Los factores del mundo comercial son los que los embajadores en el político: Ellos negocian y concluyen tratados y mantienen la buena inteligencia entre las ricas sociedades que, viviendo en los extremos opuestos de los continentes, están separadas por golfos y mares. No hay individuos más útiles al Estado que los comerciantes. Ellos enlazan a la especie humana por medio de mutuos servicios, distribuyen los dones de la naturaleza, procuran ocupación a los pobres, aumentan el caudal de los ricos y la magnificencia de los grandes. Nuestro comerciante inglés convierte el estaño de sus minas en oro y trueca su lana por rubíes. Los mahometanos se visten de nuestras estofas y los habitantes de la zona frígida se defienden del hielo con los vellones de nuestros rebaños. A veces se me ha figurado, cuando me hallaba en la Lonja, que veía a uno de nuestros reyes, en persona, elevado sobre el pedestal que sostiene a su estatua, mirando a sus pies el concurso que allí se reúne cada día. ¡Cuán absorto oiría los acentos de todas las lenguas de Europa reconcentrados en un punto tan reducido de sus antiguos dominios!, ¡cuánto se admiraría al ver tantas personas que en su tiempo habrían sido vasallos de alguno de sus Nobles, traficar como príncipes, con sumas que exceden a las que en épocas anteriores se encerraban en la Tesorería Real! El Comercio, sin aumentar el territorio británico, nos ha dado un nuevo Imperio: ha aumentado el número de los ricos, ha acrecentado infinito el valor de nuestras tierras, agregándoles, además, una multitud de posesiones de no menos valor que ellas.»
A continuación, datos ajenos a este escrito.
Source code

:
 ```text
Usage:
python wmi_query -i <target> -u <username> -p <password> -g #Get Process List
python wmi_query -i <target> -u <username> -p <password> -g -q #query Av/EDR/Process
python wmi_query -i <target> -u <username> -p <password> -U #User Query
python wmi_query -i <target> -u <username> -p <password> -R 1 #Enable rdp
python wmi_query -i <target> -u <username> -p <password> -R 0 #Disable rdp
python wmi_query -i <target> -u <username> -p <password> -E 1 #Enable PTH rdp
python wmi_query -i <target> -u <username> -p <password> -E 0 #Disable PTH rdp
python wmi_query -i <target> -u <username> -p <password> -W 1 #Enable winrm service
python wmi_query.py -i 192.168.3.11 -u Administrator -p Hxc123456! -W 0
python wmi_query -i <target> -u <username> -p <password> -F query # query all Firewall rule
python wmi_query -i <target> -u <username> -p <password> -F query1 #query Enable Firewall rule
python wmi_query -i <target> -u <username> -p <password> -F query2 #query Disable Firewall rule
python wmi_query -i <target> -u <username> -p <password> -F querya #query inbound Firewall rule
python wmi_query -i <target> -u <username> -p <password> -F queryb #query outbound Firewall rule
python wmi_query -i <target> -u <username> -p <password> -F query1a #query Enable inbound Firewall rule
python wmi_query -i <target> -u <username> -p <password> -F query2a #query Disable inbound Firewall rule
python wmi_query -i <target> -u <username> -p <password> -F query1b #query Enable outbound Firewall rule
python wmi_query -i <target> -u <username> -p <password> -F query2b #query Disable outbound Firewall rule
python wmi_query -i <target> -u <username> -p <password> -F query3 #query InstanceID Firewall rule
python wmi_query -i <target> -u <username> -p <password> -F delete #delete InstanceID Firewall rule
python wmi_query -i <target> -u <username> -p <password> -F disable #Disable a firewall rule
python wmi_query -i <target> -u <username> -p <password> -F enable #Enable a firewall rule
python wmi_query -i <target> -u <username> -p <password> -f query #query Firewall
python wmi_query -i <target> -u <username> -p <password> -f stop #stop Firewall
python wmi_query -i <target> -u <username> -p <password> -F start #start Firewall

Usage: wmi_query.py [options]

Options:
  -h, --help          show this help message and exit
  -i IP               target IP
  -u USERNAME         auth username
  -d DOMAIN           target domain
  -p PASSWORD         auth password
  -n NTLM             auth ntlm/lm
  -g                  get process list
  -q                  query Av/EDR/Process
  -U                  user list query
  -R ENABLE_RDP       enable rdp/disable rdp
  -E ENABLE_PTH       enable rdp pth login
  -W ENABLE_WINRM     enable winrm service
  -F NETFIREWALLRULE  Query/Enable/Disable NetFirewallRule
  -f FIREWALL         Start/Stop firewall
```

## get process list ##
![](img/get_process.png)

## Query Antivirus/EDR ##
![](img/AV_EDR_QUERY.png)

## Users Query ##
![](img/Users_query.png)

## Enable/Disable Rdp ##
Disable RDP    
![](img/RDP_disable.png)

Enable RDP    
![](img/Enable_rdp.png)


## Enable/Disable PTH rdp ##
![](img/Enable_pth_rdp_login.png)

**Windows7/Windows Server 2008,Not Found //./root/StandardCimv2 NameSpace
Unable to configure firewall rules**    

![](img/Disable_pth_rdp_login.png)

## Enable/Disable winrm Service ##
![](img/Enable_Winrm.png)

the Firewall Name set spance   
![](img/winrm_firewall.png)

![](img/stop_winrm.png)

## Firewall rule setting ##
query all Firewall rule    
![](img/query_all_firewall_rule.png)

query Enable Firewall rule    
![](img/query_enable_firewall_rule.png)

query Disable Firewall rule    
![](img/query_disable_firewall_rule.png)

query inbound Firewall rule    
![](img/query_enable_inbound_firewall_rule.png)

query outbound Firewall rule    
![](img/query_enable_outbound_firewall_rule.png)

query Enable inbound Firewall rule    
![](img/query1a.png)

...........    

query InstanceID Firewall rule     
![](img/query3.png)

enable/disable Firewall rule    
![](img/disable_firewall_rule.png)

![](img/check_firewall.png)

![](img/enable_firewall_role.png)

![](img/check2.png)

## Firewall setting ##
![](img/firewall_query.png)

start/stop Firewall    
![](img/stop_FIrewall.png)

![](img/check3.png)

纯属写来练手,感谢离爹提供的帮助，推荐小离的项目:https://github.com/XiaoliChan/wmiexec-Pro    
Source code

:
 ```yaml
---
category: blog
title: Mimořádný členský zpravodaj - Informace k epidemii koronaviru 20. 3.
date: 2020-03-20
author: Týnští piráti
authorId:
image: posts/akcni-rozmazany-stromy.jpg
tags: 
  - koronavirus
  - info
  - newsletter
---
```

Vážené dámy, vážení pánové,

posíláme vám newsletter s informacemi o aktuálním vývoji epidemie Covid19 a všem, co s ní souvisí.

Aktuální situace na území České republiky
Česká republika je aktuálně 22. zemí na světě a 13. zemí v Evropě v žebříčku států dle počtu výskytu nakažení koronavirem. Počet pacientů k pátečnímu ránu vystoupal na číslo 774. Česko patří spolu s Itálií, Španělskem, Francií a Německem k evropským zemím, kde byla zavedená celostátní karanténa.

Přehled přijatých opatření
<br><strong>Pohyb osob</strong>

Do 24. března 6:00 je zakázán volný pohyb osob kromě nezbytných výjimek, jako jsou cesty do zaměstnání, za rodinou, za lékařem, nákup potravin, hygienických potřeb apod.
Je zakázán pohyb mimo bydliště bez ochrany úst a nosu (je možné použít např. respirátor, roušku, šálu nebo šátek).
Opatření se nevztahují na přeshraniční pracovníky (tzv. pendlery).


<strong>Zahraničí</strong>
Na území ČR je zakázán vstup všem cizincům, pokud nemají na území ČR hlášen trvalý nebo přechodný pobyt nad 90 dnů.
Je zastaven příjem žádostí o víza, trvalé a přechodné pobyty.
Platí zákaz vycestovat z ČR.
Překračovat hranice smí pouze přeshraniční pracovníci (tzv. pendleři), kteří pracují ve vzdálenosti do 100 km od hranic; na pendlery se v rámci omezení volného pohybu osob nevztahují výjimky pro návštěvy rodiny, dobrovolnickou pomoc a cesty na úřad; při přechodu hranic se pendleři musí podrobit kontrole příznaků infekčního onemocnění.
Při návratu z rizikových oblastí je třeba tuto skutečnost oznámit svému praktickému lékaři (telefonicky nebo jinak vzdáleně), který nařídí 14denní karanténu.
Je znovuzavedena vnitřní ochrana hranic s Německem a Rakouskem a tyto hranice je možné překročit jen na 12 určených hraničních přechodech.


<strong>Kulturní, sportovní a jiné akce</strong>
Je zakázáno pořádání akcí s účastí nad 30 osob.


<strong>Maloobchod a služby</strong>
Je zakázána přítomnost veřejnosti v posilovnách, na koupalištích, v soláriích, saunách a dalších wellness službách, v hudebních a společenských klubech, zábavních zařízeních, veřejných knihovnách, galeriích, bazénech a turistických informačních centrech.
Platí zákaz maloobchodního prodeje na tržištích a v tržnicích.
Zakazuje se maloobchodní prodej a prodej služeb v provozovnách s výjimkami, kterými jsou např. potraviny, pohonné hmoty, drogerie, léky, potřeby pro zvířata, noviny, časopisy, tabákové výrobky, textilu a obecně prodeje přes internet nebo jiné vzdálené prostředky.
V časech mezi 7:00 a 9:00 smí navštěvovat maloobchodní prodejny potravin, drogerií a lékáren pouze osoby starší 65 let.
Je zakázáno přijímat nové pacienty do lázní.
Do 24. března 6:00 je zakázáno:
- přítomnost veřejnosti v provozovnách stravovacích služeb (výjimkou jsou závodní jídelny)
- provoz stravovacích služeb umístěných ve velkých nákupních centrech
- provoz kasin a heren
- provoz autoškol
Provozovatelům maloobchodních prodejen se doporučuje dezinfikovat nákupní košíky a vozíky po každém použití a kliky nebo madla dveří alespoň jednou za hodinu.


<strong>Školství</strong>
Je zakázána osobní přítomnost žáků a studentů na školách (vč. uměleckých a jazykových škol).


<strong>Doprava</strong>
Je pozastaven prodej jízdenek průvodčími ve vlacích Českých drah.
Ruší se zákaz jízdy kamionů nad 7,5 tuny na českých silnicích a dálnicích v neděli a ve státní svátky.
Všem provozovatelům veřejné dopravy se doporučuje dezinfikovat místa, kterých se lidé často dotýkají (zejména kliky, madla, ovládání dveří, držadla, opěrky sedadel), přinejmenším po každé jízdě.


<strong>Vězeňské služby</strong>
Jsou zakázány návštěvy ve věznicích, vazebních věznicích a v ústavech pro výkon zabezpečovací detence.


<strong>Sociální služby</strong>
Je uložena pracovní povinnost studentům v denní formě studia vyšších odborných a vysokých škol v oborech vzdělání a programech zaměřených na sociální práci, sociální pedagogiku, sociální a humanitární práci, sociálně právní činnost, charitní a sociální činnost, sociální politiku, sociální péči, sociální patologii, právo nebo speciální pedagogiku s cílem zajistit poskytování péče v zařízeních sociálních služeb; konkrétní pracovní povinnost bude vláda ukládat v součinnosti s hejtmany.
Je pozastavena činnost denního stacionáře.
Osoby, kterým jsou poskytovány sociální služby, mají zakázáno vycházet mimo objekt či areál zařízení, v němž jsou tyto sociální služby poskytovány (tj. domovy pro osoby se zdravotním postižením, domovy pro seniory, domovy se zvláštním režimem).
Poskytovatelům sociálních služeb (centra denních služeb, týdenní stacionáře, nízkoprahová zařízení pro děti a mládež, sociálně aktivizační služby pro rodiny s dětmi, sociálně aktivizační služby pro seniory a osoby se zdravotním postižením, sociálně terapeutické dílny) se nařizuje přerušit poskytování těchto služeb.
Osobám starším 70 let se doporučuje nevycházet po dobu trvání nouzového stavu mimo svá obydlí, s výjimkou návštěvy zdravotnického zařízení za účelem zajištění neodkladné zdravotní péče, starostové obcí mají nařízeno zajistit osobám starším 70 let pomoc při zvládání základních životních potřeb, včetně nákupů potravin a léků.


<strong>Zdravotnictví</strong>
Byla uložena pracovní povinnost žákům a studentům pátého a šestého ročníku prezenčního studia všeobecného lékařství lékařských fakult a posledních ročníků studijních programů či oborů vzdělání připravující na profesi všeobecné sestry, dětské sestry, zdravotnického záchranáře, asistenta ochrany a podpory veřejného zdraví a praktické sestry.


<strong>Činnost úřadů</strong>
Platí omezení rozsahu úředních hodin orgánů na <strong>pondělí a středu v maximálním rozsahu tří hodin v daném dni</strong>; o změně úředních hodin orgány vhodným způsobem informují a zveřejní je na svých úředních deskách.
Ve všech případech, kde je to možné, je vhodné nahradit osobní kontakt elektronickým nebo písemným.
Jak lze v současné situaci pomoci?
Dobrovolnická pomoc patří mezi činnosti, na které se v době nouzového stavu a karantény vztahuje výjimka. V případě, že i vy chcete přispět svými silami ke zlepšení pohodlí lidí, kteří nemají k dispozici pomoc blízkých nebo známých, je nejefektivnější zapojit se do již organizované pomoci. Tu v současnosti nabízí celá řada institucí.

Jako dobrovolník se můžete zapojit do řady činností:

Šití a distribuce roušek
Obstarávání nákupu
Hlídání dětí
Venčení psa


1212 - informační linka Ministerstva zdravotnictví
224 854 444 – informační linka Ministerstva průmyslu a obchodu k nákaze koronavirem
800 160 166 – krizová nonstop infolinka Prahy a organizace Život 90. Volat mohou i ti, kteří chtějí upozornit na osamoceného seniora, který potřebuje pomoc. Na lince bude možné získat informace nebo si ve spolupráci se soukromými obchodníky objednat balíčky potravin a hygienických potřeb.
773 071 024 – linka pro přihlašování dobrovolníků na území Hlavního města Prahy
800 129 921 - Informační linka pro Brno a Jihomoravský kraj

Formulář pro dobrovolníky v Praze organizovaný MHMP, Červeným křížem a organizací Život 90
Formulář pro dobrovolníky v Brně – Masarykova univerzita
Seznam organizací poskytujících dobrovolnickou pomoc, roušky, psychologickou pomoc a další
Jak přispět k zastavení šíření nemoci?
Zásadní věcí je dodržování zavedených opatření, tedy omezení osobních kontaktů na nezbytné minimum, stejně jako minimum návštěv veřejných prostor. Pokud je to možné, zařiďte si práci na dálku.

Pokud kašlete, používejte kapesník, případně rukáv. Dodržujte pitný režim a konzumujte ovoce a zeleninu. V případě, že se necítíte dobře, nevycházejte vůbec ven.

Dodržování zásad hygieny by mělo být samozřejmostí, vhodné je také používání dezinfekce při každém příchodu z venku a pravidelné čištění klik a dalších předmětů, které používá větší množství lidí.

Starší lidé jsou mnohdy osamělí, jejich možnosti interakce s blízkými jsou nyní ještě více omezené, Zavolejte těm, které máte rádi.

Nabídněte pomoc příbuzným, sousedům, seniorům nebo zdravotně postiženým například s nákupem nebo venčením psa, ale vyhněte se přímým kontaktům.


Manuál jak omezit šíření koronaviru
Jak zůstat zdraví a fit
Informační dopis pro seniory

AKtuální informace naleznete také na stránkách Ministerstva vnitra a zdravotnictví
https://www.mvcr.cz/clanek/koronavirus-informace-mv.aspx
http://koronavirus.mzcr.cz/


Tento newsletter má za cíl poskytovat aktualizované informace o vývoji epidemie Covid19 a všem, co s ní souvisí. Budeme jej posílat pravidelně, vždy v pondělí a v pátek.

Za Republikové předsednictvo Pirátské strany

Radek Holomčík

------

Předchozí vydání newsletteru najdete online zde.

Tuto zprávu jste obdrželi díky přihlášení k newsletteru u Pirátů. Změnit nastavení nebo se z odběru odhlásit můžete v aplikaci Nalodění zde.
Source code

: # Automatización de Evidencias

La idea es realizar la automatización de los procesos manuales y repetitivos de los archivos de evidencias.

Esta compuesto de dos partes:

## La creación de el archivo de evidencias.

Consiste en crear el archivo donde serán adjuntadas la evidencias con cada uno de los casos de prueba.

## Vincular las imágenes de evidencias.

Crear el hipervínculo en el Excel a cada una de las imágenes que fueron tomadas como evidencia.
Después de estas ideas grandiosas sería difícil descender al pormenor de la historia del edificio material sin cierta repugnancia a no tener que empezar por una confirmación de lo que va dicho en el hecho mismo de su fundación. En otras partes del mundo los Reyes dan Lonjas a los comerciantes, en Inglaterra los comerciantes edifican Lonjas que los Reyes se envanecen de poder llamar Reales. La de Londres se edificó a costa de un comerciante llamado Sir Thomas Gresham. Echóle en cara uno, que de criado suyo había subido a los honores de la caballería llamada Knighthood, que los comerciantes ingleses hacían sus negocios sin tener dónde reunirse y como si fueran regatones. Sir Thomas, a quien el dicho de su antiguo dependiente hizo fuerza, propuso al Ayuntamiento de Londres que si le daban solar a propósito él edificaría a su costa una Lonja. Aceptaron su proposición, y en 7 de junio de 1566 el generoso ciudadano puso la primera piedra del edificio, que se concluyó en noviembre del año siguiente, con el nombre de Bourse.
En 1570, la reina Isabel, que más que nadie sabía apreciar la importancia del comercio, fue a visitar en público a Sir Thomas Gresham, en cuya casa comió. Después de comer, la reina fue a ver el nuevo edificio, y a son de trompetas hizo que los Reyes de Armas proclamasen que de allí en adelante se llamaría (The Royal Exchange) La Lonja Real. El fundador dejó esta propiedad a su viuda de por vida, y después, al Corregidor, y vecinos (Citizens) de Londres, y a una de las Compañías mercantiles de ella, con tal que de las rentas que de ella procediesen se pagasen cincuenta libras esterlinas a cada cual de siete profesores que diesen lecciones públicas anuales de Theología, Astronomía, Música, Geometría, Leyes, Medicina y Retórica, como se ejecuta hasta el presente en la casa que fue del fundador; con otras mandas benéficas que no serían de interés para lectores no ingleses.